WHAT TO DO: Your answer should consist of each line below that contains the string "another".

PROVIDED RECORDS:
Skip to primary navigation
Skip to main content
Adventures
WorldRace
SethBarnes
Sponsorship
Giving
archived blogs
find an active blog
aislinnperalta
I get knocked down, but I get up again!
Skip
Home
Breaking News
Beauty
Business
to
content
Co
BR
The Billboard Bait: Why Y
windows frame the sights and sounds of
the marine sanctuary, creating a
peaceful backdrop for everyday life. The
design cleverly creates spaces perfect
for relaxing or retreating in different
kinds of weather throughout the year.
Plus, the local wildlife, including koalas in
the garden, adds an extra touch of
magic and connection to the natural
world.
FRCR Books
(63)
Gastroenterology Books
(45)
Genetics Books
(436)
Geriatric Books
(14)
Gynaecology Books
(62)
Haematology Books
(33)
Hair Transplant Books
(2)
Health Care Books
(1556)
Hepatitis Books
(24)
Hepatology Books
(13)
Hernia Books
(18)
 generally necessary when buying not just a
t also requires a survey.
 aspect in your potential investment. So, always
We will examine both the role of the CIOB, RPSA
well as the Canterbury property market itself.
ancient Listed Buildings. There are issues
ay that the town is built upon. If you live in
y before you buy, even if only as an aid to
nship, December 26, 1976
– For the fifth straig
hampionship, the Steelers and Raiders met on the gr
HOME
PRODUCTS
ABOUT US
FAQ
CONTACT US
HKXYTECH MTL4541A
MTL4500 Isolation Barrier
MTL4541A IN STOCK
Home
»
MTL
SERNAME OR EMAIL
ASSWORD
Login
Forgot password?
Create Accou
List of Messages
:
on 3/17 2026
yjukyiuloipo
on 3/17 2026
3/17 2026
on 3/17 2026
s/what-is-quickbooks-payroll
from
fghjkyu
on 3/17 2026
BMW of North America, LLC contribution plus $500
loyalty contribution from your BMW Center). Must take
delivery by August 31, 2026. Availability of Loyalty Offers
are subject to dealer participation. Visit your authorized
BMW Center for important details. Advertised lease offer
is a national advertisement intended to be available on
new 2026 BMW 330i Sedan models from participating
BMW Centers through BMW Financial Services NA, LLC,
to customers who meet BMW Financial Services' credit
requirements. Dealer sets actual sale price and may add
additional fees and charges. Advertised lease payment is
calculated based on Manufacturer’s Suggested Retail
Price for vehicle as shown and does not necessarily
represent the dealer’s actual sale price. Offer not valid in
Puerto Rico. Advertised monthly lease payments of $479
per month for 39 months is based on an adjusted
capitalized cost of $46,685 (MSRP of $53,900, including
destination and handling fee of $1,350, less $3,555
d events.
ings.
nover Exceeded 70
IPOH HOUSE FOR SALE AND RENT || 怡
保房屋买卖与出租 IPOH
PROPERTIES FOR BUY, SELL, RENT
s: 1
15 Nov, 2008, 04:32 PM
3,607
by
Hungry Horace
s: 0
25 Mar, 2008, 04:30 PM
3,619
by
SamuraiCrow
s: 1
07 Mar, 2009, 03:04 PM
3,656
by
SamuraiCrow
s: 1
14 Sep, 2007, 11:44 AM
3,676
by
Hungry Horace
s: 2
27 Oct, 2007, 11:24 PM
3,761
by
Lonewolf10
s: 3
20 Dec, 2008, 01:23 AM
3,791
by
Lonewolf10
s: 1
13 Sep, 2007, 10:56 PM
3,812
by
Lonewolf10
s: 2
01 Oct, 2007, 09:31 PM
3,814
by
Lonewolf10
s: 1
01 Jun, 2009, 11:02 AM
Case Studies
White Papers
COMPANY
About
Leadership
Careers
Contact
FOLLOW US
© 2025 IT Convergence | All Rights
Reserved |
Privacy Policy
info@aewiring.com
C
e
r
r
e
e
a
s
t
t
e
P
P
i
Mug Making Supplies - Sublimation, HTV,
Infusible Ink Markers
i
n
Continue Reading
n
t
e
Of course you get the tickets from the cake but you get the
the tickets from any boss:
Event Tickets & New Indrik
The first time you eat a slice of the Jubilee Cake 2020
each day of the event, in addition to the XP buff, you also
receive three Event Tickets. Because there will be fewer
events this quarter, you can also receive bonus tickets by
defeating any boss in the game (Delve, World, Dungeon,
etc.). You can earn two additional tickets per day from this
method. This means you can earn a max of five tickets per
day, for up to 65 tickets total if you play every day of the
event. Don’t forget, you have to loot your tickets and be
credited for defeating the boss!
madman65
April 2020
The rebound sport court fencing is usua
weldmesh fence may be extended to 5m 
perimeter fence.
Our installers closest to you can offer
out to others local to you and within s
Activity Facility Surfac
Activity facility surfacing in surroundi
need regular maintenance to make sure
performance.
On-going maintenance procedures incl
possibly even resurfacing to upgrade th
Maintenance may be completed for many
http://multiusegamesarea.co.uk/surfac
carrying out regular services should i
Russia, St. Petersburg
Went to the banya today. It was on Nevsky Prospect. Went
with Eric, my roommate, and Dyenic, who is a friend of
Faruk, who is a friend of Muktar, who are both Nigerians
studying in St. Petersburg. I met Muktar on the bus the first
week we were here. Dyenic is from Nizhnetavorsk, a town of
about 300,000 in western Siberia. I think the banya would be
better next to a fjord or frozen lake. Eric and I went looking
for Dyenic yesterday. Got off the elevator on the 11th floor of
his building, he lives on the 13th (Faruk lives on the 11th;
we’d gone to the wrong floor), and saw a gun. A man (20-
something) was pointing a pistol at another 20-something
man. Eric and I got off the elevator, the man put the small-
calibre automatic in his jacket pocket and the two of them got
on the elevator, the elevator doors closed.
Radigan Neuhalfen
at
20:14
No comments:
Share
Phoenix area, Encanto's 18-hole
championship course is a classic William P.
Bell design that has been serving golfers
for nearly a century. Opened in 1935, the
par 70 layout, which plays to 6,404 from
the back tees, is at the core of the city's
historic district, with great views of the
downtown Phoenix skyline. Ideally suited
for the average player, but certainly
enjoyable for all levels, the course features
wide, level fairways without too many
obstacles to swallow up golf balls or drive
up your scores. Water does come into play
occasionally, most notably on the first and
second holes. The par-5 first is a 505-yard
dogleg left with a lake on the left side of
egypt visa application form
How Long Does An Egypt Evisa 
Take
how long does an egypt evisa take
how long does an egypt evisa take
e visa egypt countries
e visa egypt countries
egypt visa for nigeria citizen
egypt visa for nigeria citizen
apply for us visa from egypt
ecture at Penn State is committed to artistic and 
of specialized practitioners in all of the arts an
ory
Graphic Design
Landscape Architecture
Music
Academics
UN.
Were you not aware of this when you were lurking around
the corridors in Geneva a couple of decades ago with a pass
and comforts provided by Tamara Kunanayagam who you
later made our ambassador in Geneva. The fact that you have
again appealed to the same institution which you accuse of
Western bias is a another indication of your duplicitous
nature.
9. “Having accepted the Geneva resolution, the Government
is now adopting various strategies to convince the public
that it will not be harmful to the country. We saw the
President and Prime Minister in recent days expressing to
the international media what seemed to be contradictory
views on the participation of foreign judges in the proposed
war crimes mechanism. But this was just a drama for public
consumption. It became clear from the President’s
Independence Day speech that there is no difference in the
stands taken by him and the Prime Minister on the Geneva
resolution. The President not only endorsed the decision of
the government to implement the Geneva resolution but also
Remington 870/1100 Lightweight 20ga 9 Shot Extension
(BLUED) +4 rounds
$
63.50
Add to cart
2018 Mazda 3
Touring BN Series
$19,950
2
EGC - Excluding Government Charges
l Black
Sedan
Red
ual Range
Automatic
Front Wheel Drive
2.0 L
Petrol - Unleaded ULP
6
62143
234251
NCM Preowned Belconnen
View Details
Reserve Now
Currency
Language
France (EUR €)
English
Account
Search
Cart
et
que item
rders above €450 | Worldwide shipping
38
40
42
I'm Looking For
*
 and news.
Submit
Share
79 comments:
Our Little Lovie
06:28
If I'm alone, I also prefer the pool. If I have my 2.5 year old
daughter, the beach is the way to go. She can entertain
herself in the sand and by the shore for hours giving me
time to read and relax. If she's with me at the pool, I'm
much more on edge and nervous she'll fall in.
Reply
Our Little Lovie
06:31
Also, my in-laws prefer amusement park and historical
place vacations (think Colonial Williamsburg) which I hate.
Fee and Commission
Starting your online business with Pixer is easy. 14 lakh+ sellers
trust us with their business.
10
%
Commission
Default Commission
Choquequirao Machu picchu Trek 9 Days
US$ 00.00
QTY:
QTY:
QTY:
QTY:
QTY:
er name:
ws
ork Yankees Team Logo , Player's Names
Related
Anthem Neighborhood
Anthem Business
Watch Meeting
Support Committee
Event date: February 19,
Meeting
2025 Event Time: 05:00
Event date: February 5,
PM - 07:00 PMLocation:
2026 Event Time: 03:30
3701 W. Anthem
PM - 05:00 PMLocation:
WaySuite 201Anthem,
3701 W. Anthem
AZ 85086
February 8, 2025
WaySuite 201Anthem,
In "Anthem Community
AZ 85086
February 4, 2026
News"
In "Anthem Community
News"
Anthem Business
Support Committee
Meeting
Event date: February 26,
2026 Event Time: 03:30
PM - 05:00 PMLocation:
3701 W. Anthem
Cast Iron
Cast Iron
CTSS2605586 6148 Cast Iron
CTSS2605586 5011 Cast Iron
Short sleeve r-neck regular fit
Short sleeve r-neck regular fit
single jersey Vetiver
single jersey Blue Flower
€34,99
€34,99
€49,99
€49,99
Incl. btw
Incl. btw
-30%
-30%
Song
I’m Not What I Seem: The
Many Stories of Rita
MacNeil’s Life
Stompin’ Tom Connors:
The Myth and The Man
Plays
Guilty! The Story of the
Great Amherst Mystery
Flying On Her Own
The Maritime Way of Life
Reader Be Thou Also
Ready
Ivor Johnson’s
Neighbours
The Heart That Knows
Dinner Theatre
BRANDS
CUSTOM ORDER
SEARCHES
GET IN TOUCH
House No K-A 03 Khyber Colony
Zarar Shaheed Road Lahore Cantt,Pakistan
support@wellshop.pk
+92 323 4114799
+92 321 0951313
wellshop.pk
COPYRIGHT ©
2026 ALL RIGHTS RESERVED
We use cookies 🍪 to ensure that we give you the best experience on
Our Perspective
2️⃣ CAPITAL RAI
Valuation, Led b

TASK RESULT:
something) was pointing a pistol at another 20-something
Western bias is a another indication of your duplicitous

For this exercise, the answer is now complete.